ATVS logo Biometric Recognition Group - ATVS EPS logo UAM logo

INSTRUCTIONS FOR DOWNLOADING Gaudi_25

  1. Download license agreement, send by email one signed and scanned copy to joaquin.gonzalezuam.es (javier.hernandezouam.es in cc) according to the instructions given in point 2.
     

  2. Send an email to joaquin.gonzalezuam.es (javier.hernandezouam.es in cc), as follows:
    Subject: [DATABASE download: Gaudi_25]

    Body
    : Your name, e-mail, telephone number, organization, postal mail, purpose for which you will use the database, time and date at which you sent the email with the signed license agreement.
     

  3. Once the email copy of the license agreement has been received at ATVS, you will receive an email with a username, a password, and a time slot to download the database.
     

  4. Download the database, for which you will need to provide the authentication information given in step 4. After you finish the download, please notify by email to joaquin.gonzalezuam.es that you have successfully completed the transaction.
     

  5. For more information, please contact: joaquin.gonzalezuam.es



DESCRIPTION OF Gaudi_25

The Gaudi_25 database is a subset of the Gaudi database, including the first 25 speakers. The speech files follow these characteristics:

  • The sampling rate is 16.000 Hz for files "M1" to "M9" (microphone sessions).

  • The sampling rate is 8.000 Hz for files "T1" to "T5" (telephone sessions).

  • All files are 16 bits binary.

  • Each file has a 20 byte header, specific of the segmentation software used and independent of the speech samples.

Neither speakers 9, 10 and 25, nor M7 session for any speaker, exist.

Files 003T1D00.WAV, 003T1E00.WAV, 003T1F00.WAV, 022T4C09.WAV, 022T4C10.WAV, 022T4D00.WAV, 030T2D00.WAV, 030T2E00.WAV and 030T2F00.WAV are damaged. There are other missing files in the databse (see missing_gaudi.txt).



FILES NOMENCLATURE

File names will follow this format:

  • The three first characters correspond to the speaker number.

  • Characters fourth and fifth indicate:

    • "T1".- Telephone conversation, 1st session, UPM internal network.

    • "T2".- Telephone conversation, 2nd session, switched telephone network.

    • "M1".- Microphone left channel, 1st session, SONY ECM-66B lapel microphone.

    • "M2".- Microphone left channel, 2nd session, SONY ECM-66B lapel microphone.

    • "M3".- Microphone left channel, 3rd session, SONY ECM-66B lapel microphone.

    • "M4".- Microphone right channel, 1st session, AKH D80S desktop microphone.

    • "M5".- Microphone right channel, 2nd session, AKG TriPower desktop microphone.

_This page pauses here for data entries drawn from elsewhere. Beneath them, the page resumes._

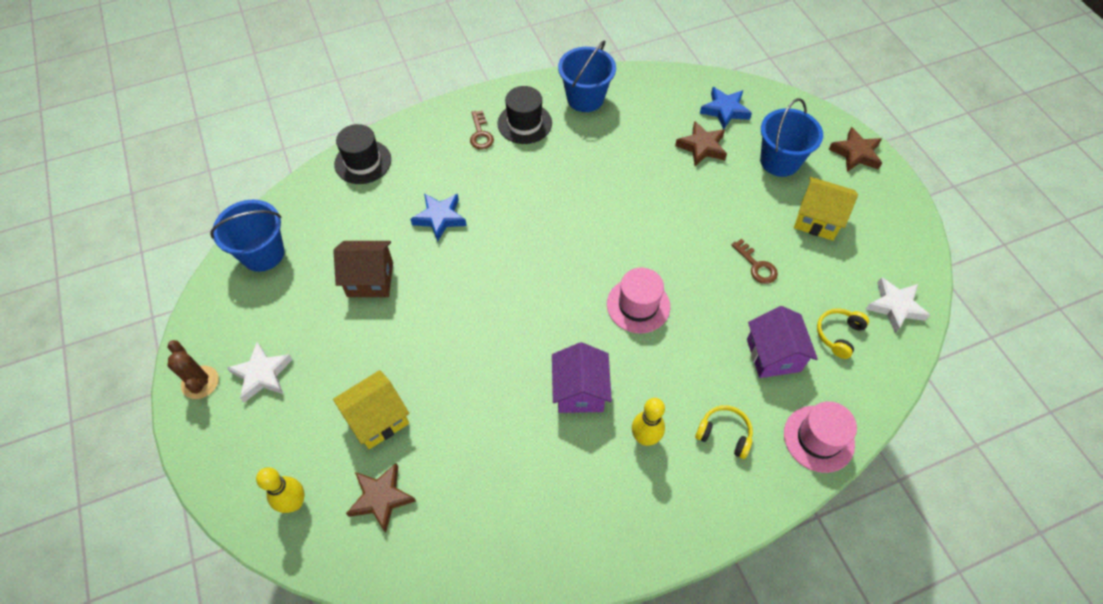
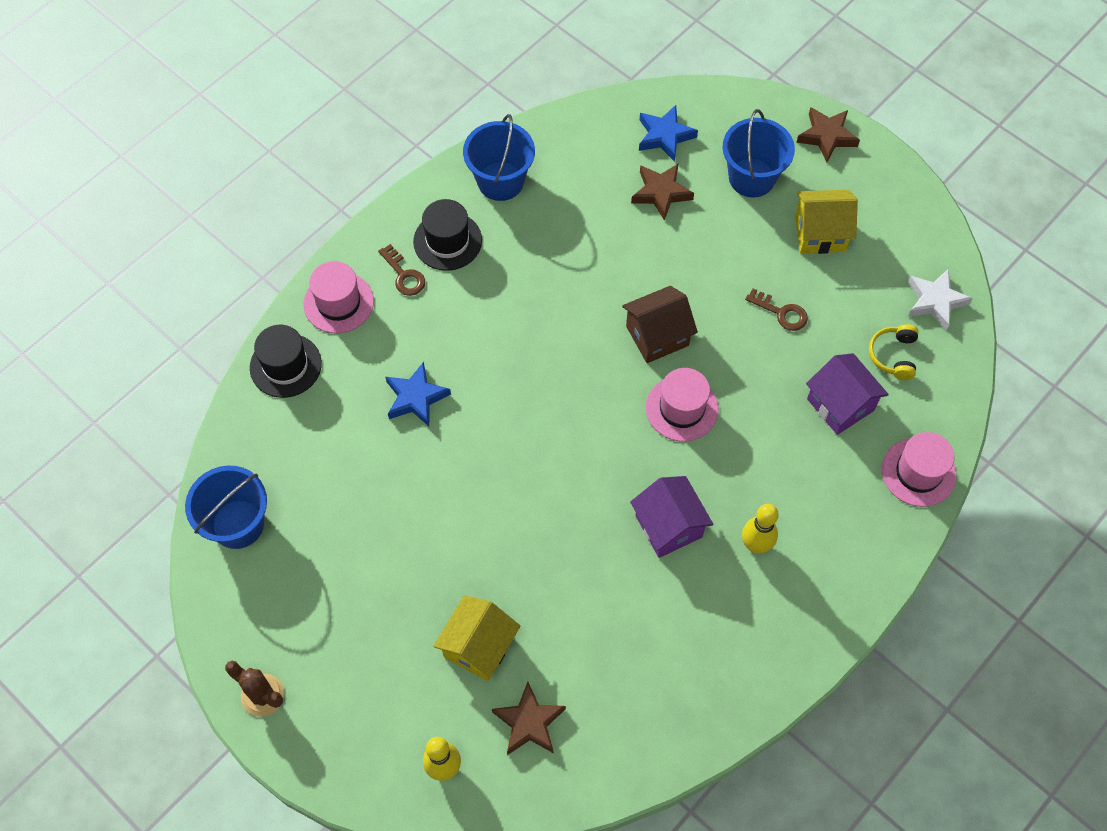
camera: 25 degrees left, 5 degrees up
(262, 374) = (326, 656): white star -> none
(370, 279) = (380, 501): brown house -> brown house (657, 336)
(424, 135) = (338, 302): none -> pink hat
(724, 434) = (829, 507): yellow headphones -> none

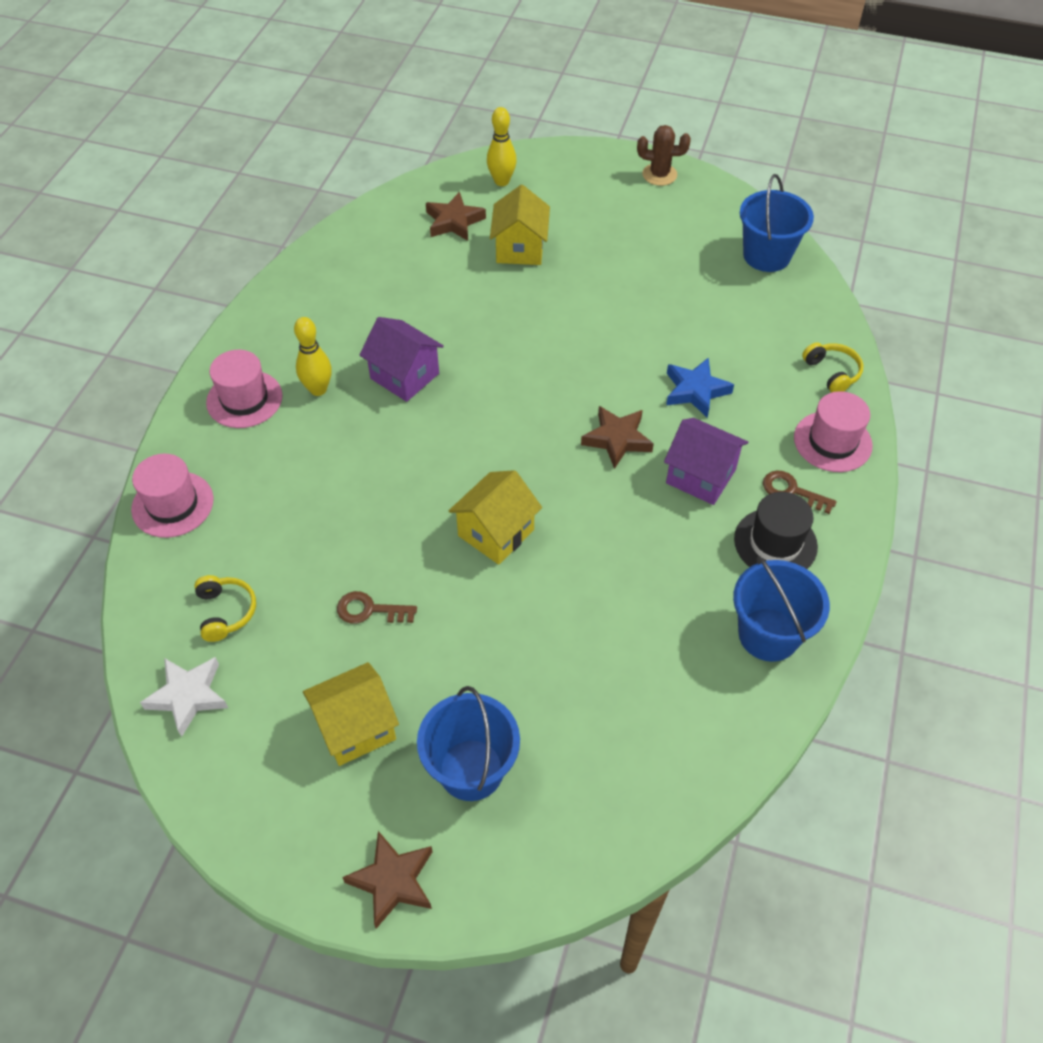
camera: 155 degrees right, 10 degrees down
(285, 365) = (832, 373): black hat -> yellow headphones
(657, 336) = (496, 533): brown house -> yellow house
(661, 193) = (574, 699): brown star -> brown star (617, 439)
(665, 136) = (610, 783): blue star -> none
(682, 408) = (437, 474): pink hat -> pink hat (244, 399)
(840, 404) = (272, 538): purple house -> purple house (700, 476)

    • "M6".- Microphone right channel, 3rd session, AKG C410 desktop microphone.

    • "T3".- Telephone conversation, 3rd session, switched telephone network.

    • "T4".- Telephone conversation, 4th session, switched telephone network.

    • "T5".- Telephone conversation, 5th session, switched telephone network.

    • "M8".- Microphone left channel, 4th session, SONY ECM-66B lapel microphone.

    • "M9".- Microphone left channel, 4th session, Target CPT3GX desktop microphone.

  • The sixth character corresponds to the task:

    • "A".- Isolated numbers, common to all speakers.

    • "B".- Number strings.

    • "C".- Sentences, common to all speakers.

    • "D".- Text, common to all speakers.

    • "E".- Specific text, common to all speakers.

    • "F".- Spontaneous speech.

  • The last two charactes (seventh and eitgh) determine the sub-task:

    • "A00".- Isolated number, common to all speakers. Simple task.

    • "B01 ... B10".- First to last numeric strings.

    • "C01 ... C10".- First to last sentence.

    • "D00".- Text, common to all speakers, telephone.

    • "D01".- Text, common to all speakers, microphone. Normal rate.

    • "D02".- Text, common to all speakers, microphone. Slow rate.

    • "D03".- Text, common to all speakers, microphone. Fast rate.

    • "E00".- Specific text, common to all speakers. Simple task.

    • "F00".- Spontaneous speech. Simple task.



REFERENCES

For further information on the database, we refer the reader to the following article:

  • [SC2000] Ortega García, J., González Rodríguez, J., Marrero-Aguiar, V., "AHUMADA: A large speech corpus in Spanish for speaker characterization and identification", Speech Communication, vol. 31, pp. 255-264, June 2000.

Please remember to reference article [SC2000] on any work made public, whatever the form, based directly or indirectly on any part of the Gaudi_25 database.